ドラえもん『どくさいスイッチ』

いやー、なかなかどうして前日に予想していたレベルは割かしクリアしているし、更に部分部分では予想していた以上の演出をみせていて、本当に凄いなぁと思いましたよ。


水田さんドラの「じゃまものは消してしまえばいいんだよ」はもう、サラッと言ってましたね。「この100円玉でうまい棒でも買ってきなよ」ぐらいの気軽さで。
ああいうふうな調子で悪魔のささやきをされると、「え?いいのそんなことして…」という不安半分、でももしいいんだったらば…という誘惑半分で、なんともいえないブラックさがありますねぇ。


ジャイアンスネ夫を消してしまった時の、淡白に異常現象を描く様子も藤子SF短編チック。ネガポジ反転みたいな処理がかかって、「ほぁっ…」みたいな声出してフッと消えて、後に残るのはいつもと変わらない日常の風景だけ…。ここらへんは前日の日記で期待していたものをかなり上手に醸し出しています。


続いて感心したのは、世界中の人を消してしまった後の世界で、気を取り直して状況を楽しもうとするのび太の一人遊びシーンですね。
ほんと、のび太って一人遊び上手なやつだと思います。
「もし世界中に自分一人だけになったら、何をしてみたい?」
と言われた時に人が想像するような楽しみのツボはだいたいハズさずに踏まえる男、それがのび太

遊園地を貸し切り状態で遊ぶシーンなんてかなり楽しいひとときになっていて、「秘密道具の力でこんなことできたらいいな」という視聴者のワクワク心の方もきっちりかき立ててくれます。
しかし、面白うてやがてかなしき…ってやつですね。そうして後に残った空虚さがむしろ引き立つわけで。
ここらへんのシーンは実質のび太ひとりが登場人物となる、独演一人芝居状態なわけですが大原さんはよくぞ演じきったなぁと感心します。クセの無い声質だからという理由もあるでしょうけれど、もうオレの中ではのび太の声として全然違和感無いや。

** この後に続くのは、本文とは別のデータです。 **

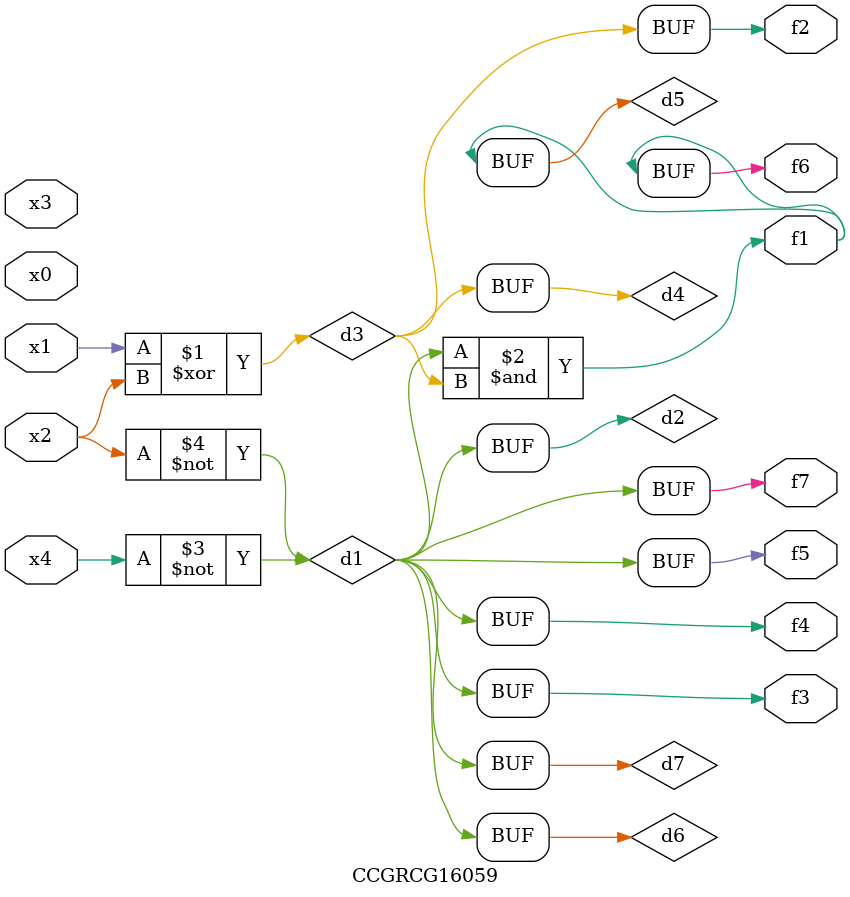
<source format=v>
module CCGRCG16059(
	input x0, x1, x2, x3, x4,
	output f1, f2, f3, f4, f5, f6, f7
);

	wire d1, d2, d3, d4, d5, d6, d7;

	not (d1, x4);
	not (d2, x2);
	xor (d3, x1, x2);
	buf (d4, d3);
	and (d5, d1, d3);
	buf (d6, d1, d2);
	buf (d7, d2);
	assign f1 = d5;
	assign f2 = d4;
	assign f3 = d7;
	assign f4 = d7;
	assign f5 = d7;
	assign f6 = d5;
	assign f7 = d7;
endmodule

</source>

そして家に帰ってから、誰もいない家の中で部屋の電気をひとつひとつ点けていくシーンがオレ的には密かにイチオシのお気に入りでした。
階段横のスイッチを入れると家の一角にともる照明の黄色い明かり、対照的に際立つまだ明かりのついてない一角の夜の闇。
広い家に一人だけ帰ってきた時に、誰もが体験したことのある光景ですよ。そういう生活の風景で叙情を醸し出す演出って大好き!あと停電した時に懐中電灯で入る風呂も。

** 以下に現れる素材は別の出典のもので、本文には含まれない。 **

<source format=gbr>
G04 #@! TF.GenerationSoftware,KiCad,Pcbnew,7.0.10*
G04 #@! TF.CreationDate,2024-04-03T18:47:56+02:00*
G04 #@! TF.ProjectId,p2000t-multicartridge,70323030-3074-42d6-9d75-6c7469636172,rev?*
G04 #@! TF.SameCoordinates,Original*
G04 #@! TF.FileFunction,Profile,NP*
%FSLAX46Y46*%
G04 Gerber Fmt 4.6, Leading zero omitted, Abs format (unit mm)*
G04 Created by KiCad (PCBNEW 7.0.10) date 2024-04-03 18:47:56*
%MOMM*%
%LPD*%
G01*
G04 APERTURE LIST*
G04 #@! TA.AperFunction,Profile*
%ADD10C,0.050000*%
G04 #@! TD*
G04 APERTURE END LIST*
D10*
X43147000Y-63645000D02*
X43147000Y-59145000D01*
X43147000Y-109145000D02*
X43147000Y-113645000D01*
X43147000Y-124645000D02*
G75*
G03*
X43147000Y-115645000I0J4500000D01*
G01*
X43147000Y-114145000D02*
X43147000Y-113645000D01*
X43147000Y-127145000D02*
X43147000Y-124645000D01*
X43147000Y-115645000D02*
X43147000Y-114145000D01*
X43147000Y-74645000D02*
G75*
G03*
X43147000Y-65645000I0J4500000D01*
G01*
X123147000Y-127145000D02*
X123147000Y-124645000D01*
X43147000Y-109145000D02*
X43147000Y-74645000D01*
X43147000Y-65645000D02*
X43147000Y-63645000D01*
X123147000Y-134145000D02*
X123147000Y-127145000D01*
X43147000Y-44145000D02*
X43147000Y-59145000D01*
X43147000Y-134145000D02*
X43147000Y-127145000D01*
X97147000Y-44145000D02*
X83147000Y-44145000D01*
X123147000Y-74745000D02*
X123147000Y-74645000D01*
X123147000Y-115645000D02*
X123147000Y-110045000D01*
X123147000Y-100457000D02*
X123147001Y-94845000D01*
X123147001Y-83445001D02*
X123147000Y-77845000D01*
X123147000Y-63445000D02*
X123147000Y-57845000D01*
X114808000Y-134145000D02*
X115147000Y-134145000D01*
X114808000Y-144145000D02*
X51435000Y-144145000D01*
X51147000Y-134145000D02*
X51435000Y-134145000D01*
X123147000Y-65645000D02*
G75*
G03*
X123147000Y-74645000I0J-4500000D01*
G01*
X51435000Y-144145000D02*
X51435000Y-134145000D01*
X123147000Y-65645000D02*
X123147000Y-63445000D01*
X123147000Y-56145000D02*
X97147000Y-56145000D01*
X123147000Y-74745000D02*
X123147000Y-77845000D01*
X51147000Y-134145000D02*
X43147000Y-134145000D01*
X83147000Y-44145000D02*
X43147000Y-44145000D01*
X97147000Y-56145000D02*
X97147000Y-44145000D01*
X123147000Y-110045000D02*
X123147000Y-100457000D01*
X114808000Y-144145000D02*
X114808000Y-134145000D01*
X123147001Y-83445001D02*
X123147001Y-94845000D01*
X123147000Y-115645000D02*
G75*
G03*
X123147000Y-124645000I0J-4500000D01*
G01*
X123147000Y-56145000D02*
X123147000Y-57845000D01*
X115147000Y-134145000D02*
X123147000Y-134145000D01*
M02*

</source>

誰か気に入らない人間がいるからといって、その人を消してもまた他の誰か気に入らない人がいることに気づくだけ…人と付き合っていく以上すれ違いや面倒ごとはつきものなのだから。
しかし、人と付き合っていくことによってこそ得られるかけがえの無いものもある…静香がのび太の健康を気づかって渡してくれた、バスソルトというアニメ版オリジナルアイテムがそのことを示唆する役割を果たしていましたね。


いや〜面白かったです。
でも、これ原作の時から思ってたんだけど、ドラえもんがこの道具の本当の使い道を説明するオチで言っている
「独裁者をこらしめるために『どくさいスイッチ』を持たせる」
って一体どういうシチュエーションよ(笑)?そんな需要って滅多にありえねぇ〜。


こちらが想像している以上に、雰囲気を再現・再構築することに繊細に気を使ってくれていて嬉しいな。
この調子ならばちょい後に控えている「タンポポ空を行く」も凄んげぇ楽しみです。ハートフル系の作品としてはオレの中でナンバーワンであるこのエピソードは、できればもっと熟練の域に達した頃に出して欲しいなぁなんて思っていましたが、なかなかどうしてこの調子ならば大丈夫。



ところで、原作では

のように万線・カケアミなどで表現されるF先生流表現法の緊張顔。
今回アニメシリーズでは

赤い顔で表現されてるけど、なんかちょっと違うような気がするんですよね。

なんで赤い顔してるの?みたいな違和感が今のところは、ある。
かといって漫画みたいなカケアミをアニメ絵にそのまんま入れるのも確かに違うだろうしなぁ…
実際のとこF先生は何色のつもりでいつもカケアミ入れてたんでしょうかね?アレって。
あ、でももうひとつのF漫画的表現である「影」の使い方は上手いと思います。